Still, if they do a cost analysis, I'm sure it'll work out for them.
bulldogjeff 6th April 2011, 18:33 Quote
I don't quite think I need that many cores just yet. My i7 does what i need it to do.
RichCreedy 6th April 2011, 19:25 Quote
but can it run crysis

anyway, this cpu will be great for anyone want run there own webhosting/datacentre, it will be capable of running multiple virtual machines.
AiA 6th April 2011, 20:00 Quote
good for ray tracing
Teh Noob Slayer 6th April 2011, 20:19 Quote
Wonder what the TDP is like?
Pete J 6th April 2011, 20:36 Quote
Quote:
Originally Posted by bulldogjeff
I don't quite think I need that many cores just yet. My i7 does what i need it to do.
As it does for almost all of us. Having said that, some of my colleagues would love that for some of the weird FEA/rendering they do.
[- pio -] 6th April 2011, 20:36 Quote
Quote:
Originally Posted by Teh Noob Slayer
Wonder what the TDP is like?
130W (http://ark.intel.com/Product.aspx?id=53580)

EDIT: Haha, it supports 8-chip configurations. 160 threads, anyone?
deathtaker27 6th April 2011, 22:22 Quote
how many points per day?
slothy89 7th April 2011, 02:22 Quote
130W TDP for a Deca-Core? good effort!

Imagine the TDP on a Sandy/Ivy based Deca-Core Xeon.. 80W? lol
McSteel 7th April 2011, 05:00 Quote
130W seems a little too optimistic, methinks. I'd find this figure much easier to accept if it was typical draw rather than peak draw... So, are you guys @ BT labs going to test a specimen or two? :)
Dreamslacker 7th April 2011, 07:59 Quote
Quote:
Originally Posted by McSteel
130W seems a little too optimistic, methinks. I'd find this figure much easier to accept if it was typical draw rather than peak draw... So, are you guys @ BT labs going to test a specimen or two? :)

That's TDP - the typical load heat output, not power consumption per se.
Lizard 7th April 2011, 08:59 Quote
Quote:
Originally Posted by McSteel
130W seems a little too optimistic, methinks. I'd find this figure much easier to accept if it was typical draw rather than peak draw... So, are you guys @ BT labs going to test a specimen or two? :)

I'll be speaking to Intel about it this very morning. Though I think it would only be fair to test four, not two :)
Bakes 7th April 2011, 11:55 Quote
Quote:
Originally Posted by Dreamslacker
Quote:
Originally Posted by McSteel
130W seems a little too optimistic, methinks. I'd find this figure much easier to accept if it was typical draw rather than peak draw... So, are you guys @ BT labs going to test a specimen or two? :)

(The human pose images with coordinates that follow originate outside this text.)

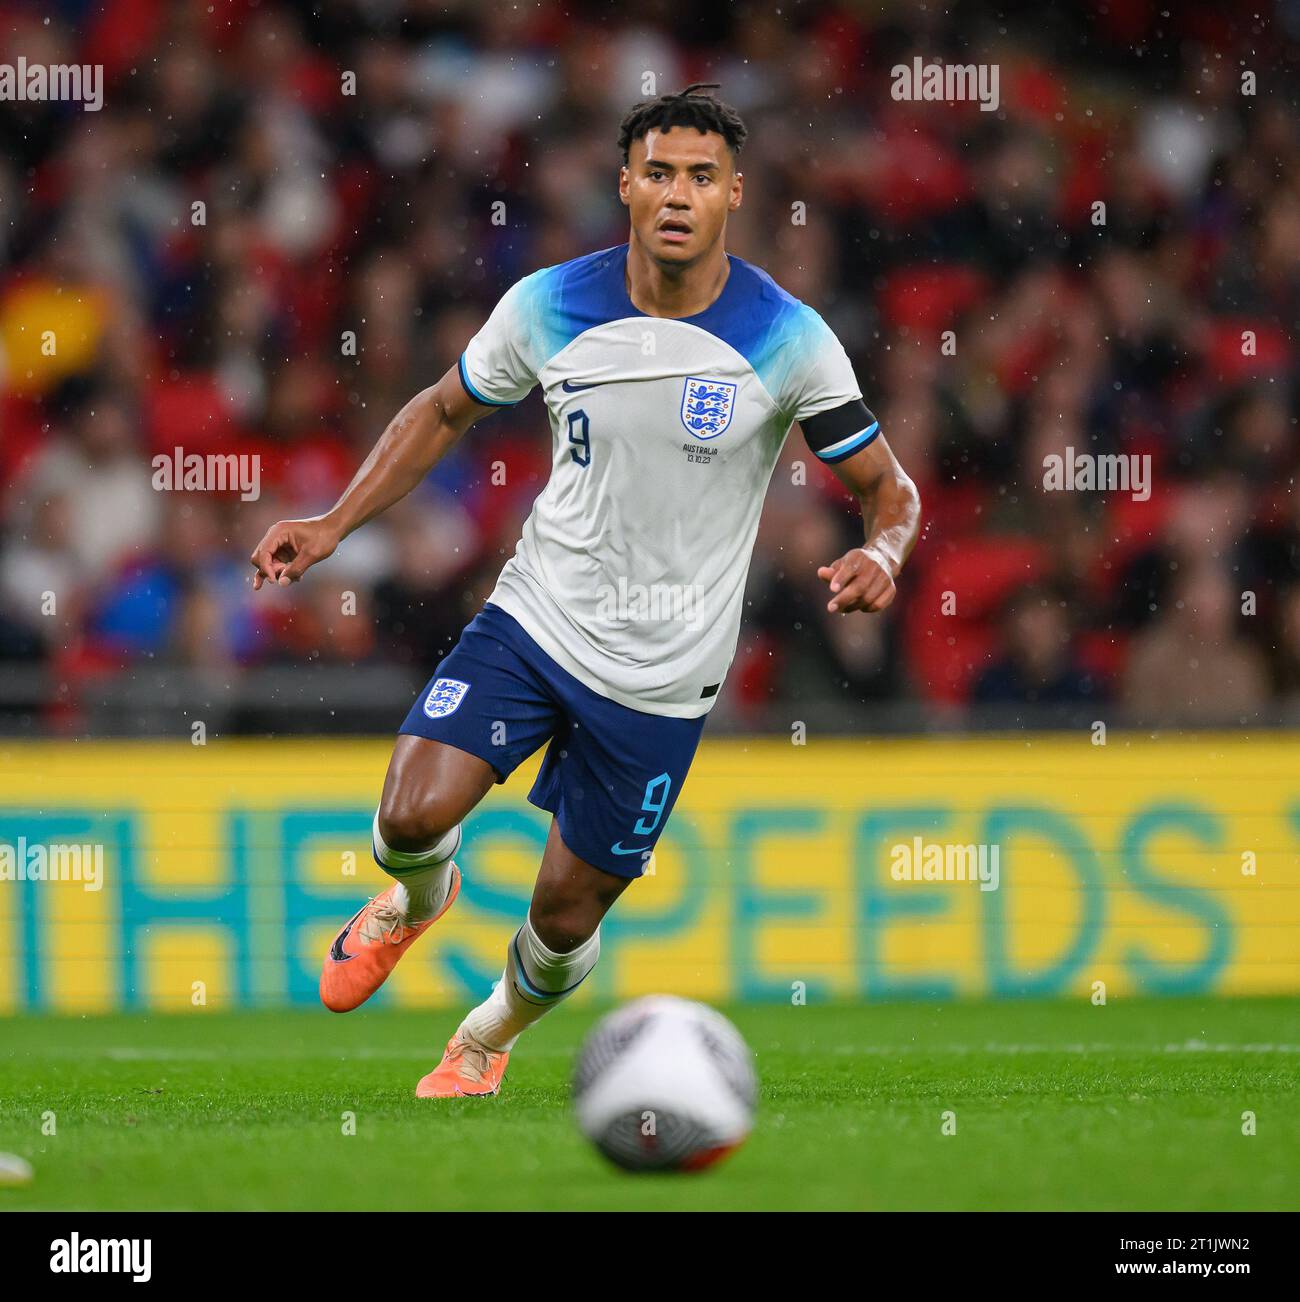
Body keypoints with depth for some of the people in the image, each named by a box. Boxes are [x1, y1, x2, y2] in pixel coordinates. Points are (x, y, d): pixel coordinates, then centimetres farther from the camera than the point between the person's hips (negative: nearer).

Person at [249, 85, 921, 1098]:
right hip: (536, 620, 1)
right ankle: (420, 899, 19)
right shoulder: (551, 306, -7)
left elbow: (889, 489, -4)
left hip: (662, 678, -1)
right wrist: (332, 526, 2)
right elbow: (445, 412, 11)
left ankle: (489, 1040, 41)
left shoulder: (789, 340, -12)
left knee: (568, 913, 5)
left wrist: (882, 552, -28)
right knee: (413, 815, -20)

That's TDP - the typical load heat output, not power consumption per se.

The TDP is the Thermal Design Power - the amount of energy the CPU will output, the amount of energy you must design your coolers to be able to absorb - it's the maximum the chip will output. With Intel CPUs, this is done at full load - the chip will only emit a maximum 130w of heat no matter how heavily loaded it is.

That is also the power drawn from the wall by the CPU.